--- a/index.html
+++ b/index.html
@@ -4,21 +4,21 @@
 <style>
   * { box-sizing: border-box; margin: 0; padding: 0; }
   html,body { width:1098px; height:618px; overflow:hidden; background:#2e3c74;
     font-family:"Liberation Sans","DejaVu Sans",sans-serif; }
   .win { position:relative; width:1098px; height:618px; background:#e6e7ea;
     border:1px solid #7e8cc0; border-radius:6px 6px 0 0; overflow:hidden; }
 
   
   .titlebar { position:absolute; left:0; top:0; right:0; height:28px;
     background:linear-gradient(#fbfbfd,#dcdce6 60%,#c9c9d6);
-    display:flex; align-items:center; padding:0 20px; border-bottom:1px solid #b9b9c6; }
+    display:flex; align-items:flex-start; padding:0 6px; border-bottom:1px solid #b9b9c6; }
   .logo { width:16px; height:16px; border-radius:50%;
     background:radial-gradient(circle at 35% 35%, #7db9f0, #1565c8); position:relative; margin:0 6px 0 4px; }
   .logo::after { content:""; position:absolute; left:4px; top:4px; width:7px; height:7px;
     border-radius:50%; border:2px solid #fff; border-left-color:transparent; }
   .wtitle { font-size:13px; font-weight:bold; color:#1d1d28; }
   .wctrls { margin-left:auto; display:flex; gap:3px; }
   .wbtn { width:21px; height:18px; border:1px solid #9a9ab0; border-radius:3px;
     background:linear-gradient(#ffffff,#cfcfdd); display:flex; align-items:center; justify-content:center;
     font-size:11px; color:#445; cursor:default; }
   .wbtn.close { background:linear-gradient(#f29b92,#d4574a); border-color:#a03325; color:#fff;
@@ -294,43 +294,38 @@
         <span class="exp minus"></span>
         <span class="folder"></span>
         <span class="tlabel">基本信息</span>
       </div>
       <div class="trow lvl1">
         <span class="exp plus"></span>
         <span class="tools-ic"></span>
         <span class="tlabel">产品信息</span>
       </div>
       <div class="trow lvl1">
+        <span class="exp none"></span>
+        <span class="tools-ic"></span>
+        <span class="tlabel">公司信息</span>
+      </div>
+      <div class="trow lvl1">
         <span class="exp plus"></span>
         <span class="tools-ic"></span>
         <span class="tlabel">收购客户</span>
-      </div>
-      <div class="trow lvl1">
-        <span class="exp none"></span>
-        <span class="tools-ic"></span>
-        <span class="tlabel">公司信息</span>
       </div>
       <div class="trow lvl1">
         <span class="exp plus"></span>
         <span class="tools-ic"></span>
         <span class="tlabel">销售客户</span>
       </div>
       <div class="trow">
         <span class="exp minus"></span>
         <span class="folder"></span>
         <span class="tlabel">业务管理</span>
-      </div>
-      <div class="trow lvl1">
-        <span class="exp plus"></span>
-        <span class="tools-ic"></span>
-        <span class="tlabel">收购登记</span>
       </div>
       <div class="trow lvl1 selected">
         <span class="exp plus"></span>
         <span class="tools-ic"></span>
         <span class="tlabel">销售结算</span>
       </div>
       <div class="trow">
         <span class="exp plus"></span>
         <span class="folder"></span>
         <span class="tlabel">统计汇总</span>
--
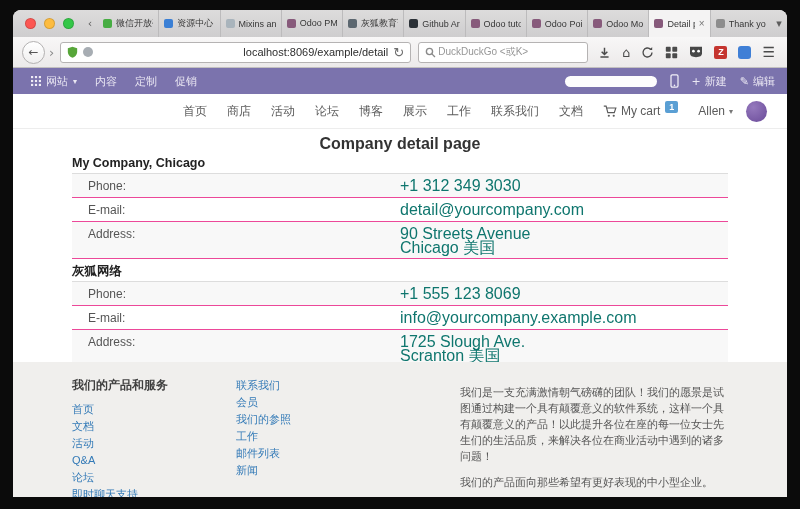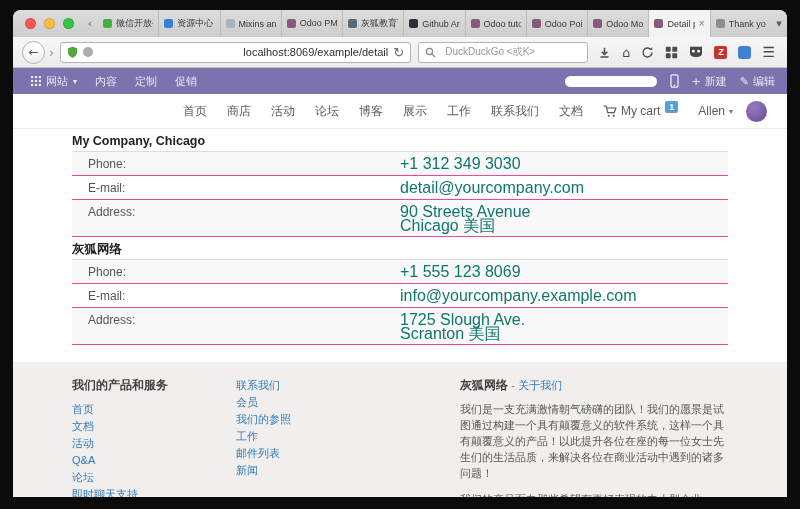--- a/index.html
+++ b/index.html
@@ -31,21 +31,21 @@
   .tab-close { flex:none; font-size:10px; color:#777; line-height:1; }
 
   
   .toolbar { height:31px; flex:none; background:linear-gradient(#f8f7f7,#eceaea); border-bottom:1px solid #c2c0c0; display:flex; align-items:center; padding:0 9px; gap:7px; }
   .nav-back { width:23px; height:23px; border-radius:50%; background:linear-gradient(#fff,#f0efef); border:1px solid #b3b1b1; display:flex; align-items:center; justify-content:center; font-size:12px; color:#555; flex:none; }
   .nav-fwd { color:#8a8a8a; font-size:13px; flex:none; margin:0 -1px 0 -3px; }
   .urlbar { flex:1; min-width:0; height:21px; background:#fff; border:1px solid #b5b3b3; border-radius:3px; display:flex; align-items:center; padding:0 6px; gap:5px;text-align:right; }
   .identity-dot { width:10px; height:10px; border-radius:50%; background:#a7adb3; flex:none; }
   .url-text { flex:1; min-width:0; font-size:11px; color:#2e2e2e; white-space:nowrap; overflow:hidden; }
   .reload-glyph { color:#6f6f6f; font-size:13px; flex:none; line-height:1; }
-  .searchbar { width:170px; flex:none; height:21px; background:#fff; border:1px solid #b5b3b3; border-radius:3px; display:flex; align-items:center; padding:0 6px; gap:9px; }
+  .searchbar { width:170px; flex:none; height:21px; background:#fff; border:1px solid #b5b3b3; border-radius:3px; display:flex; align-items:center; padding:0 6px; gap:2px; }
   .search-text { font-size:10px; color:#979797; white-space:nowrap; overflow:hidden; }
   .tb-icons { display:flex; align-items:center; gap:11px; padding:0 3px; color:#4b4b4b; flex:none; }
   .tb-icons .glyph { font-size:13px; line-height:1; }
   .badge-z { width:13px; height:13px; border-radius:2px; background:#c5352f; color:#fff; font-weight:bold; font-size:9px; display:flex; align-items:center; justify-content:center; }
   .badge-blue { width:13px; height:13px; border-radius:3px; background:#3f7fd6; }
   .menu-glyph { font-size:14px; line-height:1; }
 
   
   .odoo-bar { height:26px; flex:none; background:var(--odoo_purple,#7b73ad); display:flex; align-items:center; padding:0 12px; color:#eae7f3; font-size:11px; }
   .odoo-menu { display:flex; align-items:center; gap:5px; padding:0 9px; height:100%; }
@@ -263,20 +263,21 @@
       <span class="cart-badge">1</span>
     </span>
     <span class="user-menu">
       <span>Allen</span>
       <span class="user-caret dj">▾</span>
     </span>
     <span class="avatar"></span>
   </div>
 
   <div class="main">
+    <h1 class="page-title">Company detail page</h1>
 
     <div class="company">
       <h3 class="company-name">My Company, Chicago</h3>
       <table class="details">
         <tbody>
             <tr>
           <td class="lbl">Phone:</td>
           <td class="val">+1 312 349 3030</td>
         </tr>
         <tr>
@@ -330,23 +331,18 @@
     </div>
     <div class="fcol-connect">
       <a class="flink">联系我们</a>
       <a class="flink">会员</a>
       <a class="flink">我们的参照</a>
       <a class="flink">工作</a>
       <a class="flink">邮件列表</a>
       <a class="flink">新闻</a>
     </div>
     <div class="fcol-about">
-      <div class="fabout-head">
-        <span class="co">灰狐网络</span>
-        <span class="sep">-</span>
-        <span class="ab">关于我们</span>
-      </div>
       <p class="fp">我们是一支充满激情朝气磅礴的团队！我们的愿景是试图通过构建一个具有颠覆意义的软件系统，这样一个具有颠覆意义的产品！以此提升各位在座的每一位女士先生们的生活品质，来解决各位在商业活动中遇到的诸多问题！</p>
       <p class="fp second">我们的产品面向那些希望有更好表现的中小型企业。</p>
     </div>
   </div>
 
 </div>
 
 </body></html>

Exercise description:
The answer must be every line from the records above that contains the word "公司信息", copied in full.

Task answer:
+        <span class="tlabel">公司信息</span>
-        <span class="tlabel">公司信息</span>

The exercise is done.